Travail à faire –
A. Recopiez sans rien changer le passage de l'extrait sur le tableau de la manne qui va de "Ce n’est pas" jusqu'à "la mieux apprécier.".
B. D'après l'extrait sur le tableau de la manne, quel personnage le Poussin a-t-il choisi pour regarder la femme qui allaite sa mère ?
C. Prolongez le texte sur le tableau de la manne du Poussin à partir de sa dernière phrase.

Extrait fourni –
********************
Nous avons rendu compte des observations faites par le Brun, dans une conférence de l’académie, sur la composition du tableau de la manne donnée aux Israélites dans le désert, par le Poussin. Nous avons promis alors de revenir sur cet ouvrage de l’art, pour montrer, par un bel exemple, comment toutes les figures d’un tableau doivent concourir, par leurs expressions, à l’effet que le peintre veut produire. C’est encore le Brun qui continuera de parler ici ; mais pour le bien entendre, il faut relire ce qui a été dit de la composition & des différent grouppes ; de ce tableau, article Composition, & sur-tout avoir sous les yeux le trait de ce tableau. Planche I.

Le Brun montra que le Poussin a rendu toutes ses figures si propres au sujet, que toutes ont rapport à l’action, & contribuent à faire connoître les maux que le peuple Juif avoit soufferts. Les uns languissent encore, & ne sont pas même instruits de l’assistance miraculeuse qui vient de leur être envoyée ; les autres en éprouvent déjà les effets, & sont partagés par des actions qui, toutes différentes, tendent également à exciter l’intérêt du spectateur.

Ce n’est pas sans dessein que l’artiste a choisi un homme avancé en âge, pour lui faire regarder une femme qui allaite sa mère. Une action de charité si extraordinaire devoit être regardée par un personnage grave ; un tel spectateur la relève encore davantage, parce qu’il est plus capable d’en sentir le prix ; & comme il s’applique à la considérer, il engage ceux qui voyent le tableau, à s’y attacher plus particulièrement à leur tour, & à la mieux apprécier.
********************
Données fournies –
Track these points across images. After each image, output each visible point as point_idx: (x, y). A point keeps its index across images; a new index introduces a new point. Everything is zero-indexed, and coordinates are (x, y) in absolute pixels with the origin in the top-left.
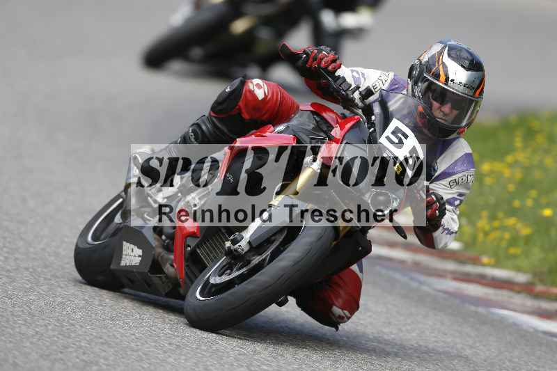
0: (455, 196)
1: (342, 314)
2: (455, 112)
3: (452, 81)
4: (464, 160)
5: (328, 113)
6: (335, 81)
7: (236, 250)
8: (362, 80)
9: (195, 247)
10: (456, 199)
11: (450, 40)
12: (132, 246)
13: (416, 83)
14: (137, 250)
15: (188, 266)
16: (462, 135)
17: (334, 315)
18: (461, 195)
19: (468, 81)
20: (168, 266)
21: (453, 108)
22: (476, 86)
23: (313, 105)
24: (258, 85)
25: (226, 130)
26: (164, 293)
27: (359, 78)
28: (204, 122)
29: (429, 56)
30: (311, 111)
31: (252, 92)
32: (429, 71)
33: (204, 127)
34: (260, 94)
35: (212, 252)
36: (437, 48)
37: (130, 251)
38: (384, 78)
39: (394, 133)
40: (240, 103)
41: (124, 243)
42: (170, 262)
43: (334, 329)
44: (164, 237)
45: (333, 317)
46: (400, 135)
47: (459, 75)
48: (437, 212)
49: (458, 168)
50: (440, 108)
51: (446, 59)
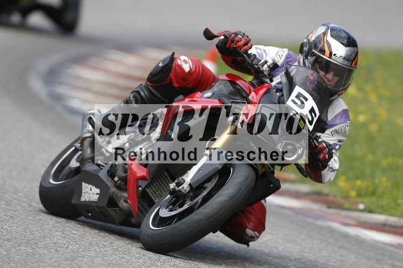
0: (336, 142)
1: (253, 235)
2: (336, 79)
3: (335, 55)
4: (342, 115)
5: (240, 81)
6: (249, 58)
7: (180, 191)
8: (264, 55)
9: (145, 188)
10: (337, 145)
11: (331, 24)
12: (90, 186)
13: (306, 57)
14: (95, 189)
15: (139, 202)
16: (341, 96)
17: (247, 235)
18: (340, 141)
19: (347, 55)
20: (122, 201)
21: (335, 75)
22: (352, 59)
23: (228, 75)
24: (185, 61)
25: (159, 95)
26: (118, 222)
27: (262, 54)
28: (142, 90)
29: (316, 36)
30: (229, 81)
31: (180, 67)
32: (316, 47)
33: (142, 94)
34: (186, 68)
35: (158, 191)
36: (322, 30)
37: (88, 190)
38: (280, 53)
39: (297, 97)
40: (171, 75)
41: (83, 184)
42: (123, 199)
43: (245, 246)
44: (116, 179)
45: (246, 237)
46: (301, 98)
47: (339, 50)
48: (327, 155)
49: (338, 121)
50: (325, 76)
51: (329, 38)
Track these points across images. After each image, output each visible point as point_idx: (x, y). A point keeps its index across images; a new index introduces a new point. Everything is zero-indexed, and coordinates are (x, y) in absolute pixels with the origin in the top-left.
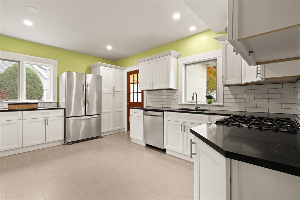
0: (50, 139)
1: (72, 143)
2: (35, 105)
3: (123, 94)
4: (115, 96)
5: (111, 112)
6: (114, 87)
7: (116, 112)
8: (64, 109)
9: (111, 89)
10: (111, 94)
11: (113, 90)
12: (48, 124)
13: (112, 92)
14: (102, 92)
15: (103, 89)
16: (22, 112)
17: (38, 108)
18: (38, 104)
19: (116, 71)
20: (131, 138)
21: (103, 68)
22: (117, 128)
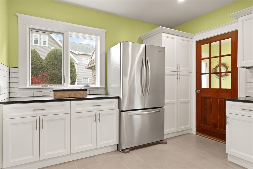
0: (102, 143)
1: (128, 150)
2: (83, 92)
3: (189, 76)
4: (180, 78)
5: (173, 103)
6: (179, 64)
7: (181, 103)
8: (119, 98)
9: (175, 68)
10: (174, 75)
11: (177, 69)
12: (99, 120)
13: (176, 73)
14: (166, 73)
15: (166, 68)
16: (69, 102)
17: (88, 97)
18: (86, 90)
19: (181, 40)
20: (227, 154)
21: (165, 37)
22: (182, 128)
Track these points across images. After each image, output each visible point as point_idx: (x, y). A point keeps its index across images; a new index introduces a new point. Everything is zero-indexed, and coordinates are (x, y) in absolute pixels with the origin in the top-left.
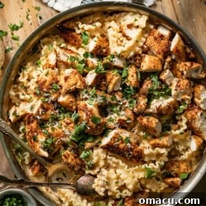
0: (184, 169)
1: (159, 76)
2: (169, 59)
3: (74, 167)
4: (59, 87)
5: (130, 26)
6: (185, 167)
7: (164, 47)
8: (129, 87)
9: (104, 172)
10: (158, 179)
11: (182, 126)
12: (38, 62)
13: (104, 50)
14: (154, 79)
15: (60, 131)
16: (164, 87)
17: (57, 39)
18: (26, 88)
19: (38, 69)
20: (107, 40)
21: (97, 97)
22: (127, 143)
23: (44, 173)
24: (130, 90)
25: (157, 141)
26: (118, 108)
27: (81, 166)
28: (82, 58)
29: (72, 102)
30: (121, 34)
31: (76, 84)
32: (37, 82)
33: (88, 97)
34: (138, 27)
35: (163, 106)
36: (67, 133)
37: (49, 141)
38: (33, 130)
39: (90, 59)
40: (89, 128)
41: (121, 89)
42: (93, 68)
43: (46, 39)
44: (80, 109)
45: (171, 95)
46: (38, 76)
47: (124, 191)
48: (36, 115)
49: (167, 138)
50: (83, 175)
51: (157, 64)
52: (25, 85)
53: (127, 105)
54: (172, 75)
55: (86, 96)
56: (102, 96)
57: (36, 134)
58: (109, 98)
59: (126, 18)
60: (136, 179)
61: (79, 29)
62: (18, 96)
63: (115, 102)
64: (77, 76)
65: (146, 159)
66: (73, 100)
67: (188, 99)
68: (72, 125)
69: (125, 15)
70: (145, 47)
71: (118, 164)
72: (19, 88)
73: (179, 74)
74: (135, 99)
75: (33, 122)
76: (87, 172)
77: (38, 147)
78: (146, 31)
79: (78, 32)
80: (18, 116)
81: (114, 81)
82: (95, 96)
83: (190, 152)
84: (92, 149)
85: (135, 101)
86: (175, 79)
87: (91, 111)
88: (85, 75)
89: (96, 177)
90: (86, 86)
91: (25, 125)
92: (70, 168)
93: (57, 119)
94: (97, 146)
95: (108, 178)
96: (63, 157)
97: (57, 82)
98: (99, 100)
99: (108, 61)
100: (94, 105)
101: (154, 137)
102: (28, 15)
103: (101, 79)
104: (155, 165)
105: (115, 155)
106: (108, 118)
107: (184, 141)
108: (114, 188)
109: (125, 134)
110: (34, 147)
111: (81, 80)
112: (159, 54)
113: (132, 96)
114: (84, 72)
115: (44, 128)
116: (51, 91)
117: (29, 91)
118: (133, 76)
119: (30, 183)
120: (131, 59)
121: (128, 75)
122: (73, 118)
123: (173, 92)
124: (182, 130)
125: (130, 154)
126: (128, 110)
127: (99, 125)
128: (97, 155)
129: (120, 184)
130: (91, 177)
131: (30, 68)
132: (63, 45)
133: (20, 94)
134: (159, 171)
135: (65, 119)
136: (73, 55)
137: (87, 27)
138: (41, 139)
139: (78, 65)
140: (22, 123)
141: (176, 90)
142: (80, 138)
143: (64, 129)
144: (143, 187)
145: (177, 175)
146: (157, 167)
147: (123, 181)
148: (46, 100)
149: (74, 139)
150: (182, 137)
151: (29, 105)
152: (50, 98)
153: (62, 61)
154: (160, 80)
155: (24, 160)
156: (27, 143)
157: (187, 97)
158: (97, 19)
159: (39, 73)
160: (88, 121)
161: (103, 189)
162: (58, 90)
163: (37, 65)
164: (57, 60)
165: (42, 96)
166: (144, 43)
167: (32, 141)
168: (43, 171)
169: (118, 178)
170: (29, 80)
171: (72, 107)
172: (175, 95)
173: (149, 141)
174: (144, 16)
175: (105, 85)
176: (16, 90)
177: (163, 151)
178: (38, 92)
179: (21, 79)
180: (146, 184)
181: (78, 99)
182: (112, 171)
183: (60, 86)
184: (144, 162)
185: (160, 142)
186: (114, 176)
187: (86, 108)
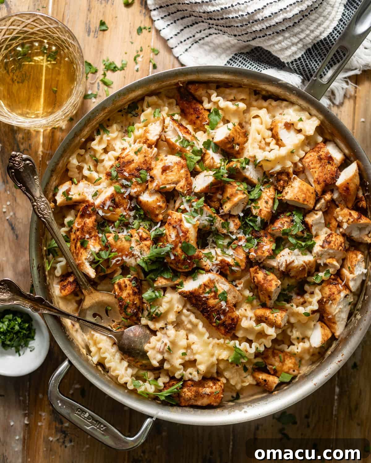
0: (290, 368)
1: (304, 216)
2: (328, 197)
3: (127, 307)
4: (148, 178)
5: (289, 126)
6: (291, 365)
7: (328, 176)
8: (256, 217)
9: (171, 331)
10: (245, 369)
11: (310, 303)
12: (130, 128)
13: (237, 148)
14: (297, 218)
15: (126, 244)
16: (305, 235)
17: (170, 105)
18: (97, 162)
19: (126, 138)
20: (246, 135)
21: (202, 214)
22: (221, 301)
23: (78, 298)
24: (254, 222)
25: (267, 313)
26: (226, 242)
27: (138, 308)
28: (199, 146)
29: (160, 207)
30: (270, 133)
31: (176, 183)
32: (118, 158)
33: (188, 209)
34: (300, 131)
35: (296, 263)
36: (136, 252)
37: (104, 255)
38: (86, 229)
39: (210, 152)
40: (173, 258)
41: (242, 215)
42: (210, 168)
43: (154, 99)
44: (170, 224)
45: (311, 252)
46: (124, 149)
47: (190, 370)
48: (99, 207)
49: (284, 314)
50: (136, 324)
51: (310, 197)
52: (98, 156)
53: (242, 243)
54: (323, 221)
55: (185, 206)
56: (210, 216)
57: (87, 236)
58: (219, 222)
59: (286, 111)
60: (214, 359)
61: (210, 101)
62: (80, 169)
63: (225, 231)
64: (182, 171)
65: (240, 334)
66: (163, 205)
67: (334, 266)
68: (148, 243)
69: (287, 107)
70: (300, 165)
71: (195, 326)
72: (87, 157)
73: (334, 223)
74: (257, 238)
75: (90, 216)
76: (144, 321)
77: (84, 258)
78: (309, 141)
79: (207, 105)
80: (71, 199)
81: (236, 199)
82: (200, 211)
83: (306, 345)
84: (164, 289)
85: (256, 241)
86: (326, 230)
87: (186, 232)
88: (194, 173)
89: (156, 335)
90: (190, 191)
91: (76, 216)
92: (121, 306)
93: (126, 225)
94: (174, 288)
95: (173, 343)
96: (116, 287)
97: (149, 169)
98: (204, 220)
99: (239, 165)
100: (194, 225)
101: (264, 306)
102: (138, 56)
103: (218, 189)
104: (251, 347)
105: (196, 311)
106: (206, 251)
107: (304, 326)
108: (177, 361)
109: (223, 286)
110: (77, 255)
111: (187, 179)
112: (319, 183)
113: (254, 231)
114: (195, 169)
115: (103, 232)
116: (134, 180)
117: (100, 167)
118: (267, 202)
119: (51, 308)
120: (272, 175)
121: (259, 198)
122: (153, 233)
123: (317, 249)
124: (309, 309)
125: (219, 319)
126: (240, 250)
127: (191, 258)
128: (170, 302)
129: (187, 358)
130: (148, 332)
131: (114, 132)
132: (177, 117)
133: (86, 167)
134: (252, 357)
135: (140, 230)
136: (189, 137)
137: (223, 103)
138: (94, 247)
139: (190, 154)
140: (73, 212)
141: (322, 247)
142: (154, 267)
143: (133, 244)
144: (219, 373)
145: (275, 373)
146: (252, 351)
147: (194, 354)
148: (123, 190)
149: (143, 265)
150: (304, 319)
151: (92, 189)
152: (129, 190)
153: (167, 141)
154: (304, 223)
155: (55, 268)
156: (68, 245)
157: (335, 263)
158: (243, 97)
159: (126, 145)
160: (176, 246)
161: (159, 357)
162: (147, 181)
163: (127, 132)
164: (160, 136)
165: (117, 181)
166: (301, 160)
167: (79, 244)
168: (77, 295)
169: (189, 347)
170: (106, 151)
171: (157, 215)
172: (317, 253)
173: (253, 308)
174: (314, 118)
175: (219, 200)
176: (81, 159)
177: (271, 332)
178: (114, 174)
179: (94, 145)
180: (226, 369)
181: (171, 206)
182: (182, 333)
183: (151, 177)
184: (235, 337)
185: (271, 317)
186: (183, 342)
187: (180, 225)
********************
Réponses aux consignes –
A.
Ce n’est pas sans dessein que l’artiste a choisi un homme avancé en âge, pour lui faire regarder une femme qui allaite sa mère. Une action de charité si extraordinaire devoit être regardée par un personnage grave ; un tel spectateur la relève encore davantage, parce qu’il est plus capable d’en sentir le prix ; & comme il s’applique à la considérer, il engage ceux qui voyent le tableau, à s’y attacher plus particulièrement à leur tour, & à la mieux apprécier.

B. Un homme avancé en âge.

C.
On reconnoît aisément dans la figure de cet homme, les sentimens de surprise & d’admiration dont il est pénétré. Ses bras sont retirés & posés contre le corps, parce que, dans les grandes surprises, tous les membres ont coutume de se retirer les uns près des autres, sur-tout quand l’objet qui surprend, n’imprime dans l’esprit qu’un sentiment d’estime & d’admiration, sans aucun mélange de crainte ; car la frayeur trouble les sens, & engage à chercher des secours, & à se défendre contre le péril dont on est menacé. La piété filiale représentée par le Poussin, n’inspire au vieillard qui en est témoin, qu’une admiration facile à reconnoître par l’expression de son visage. Il ouvre les yeux autant qu’il le peut ; on diroit qu’en regardant plus fortement, il espère comprendre davantage la grandeur de l’action dont il est touché, & qu’il force le sens de la vue à toute l’activité dont il est capable, pour mieux sentir ce qu’il ne sauroit trop estimer.

Il n’en est pas de même des autres parties de son corps : les esprits qui les abandonnent, les laissent sans mouvement. Sa bouche est fermée comme s’il craignoit qu’il lui échappât quelque chose de ce qu’il a conçu, & cette clôture du passage de la respiration, lui élève l’estomac plus qu’à l’ordinaire. Il semble se retirer un peu en arrière, pour témoigner sa surprise, & pour marquer en même temps le respect que lui inspire cette action vertueuse.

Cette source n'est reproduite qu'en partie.